Stored items:
# # # # #

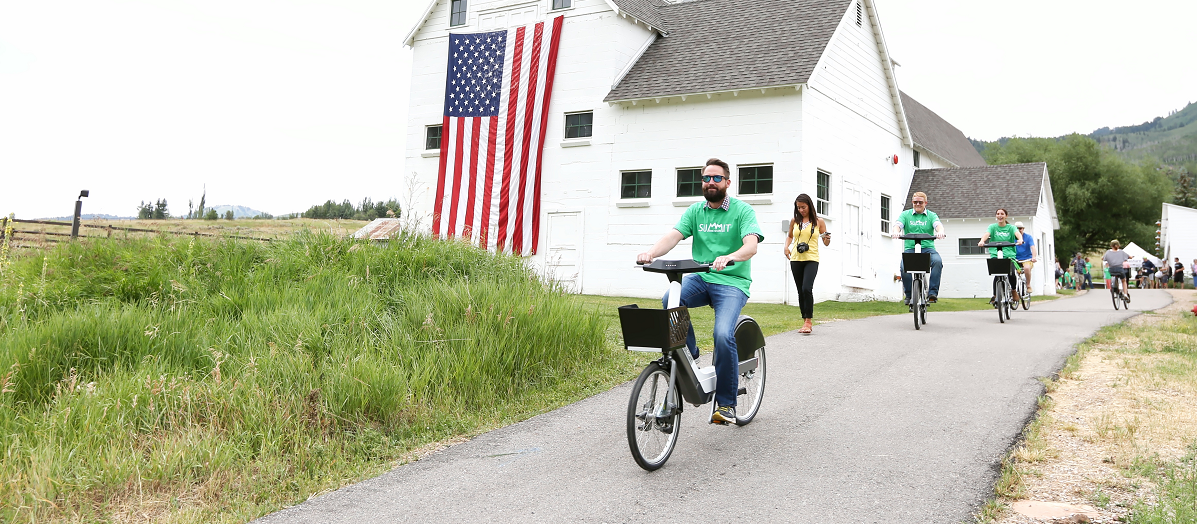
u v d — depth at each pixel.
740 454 4.71
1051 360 7.77
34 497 3.69
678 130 18.30
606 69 19.25
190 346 5.85
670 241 5.10
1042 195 28.08
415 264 8.50
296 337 6.08
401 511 3.89
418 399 5.65
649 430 4.42
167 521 3.74
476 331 6.64
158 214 28.69
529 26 20.12
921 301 10.97
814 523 3.56
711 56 18.94
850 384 6.70
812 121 17.61
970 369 7.32
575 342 7.49
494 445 5.06
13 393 4.83
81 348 5.55
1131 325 11.17
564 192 19.59
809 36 18.30
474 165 20.30
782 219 17.03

# # # # #

Exercise objective: Would you copy out all the data exactly, without the images?

Solved problem:
u v d — depth at each pixel.
740 454 4.71
1051 360 7.77
34 497 3.69
678 130 18.30
606 69 19.25
190 346 5.85
670 241 5.10
1042 195 28.08
415 264 8.50
296 337 6.08
401 511 3.89
418 399 5.65
649 430 4.42
167 521 3.74
476 331 6.64
158 214 28.69
529 26 20.12
921 301 10.97
814 523 3.56
711 56 18.94
850 384 6.70
812 121 17.61
970 369 7.32
575 342 7.49
494 445 5.06
13 393 4.83
81 348 5.55
1131 325 11.17
564 192 19.59
809 36 18.30
474 165 20.30
782 219 17.03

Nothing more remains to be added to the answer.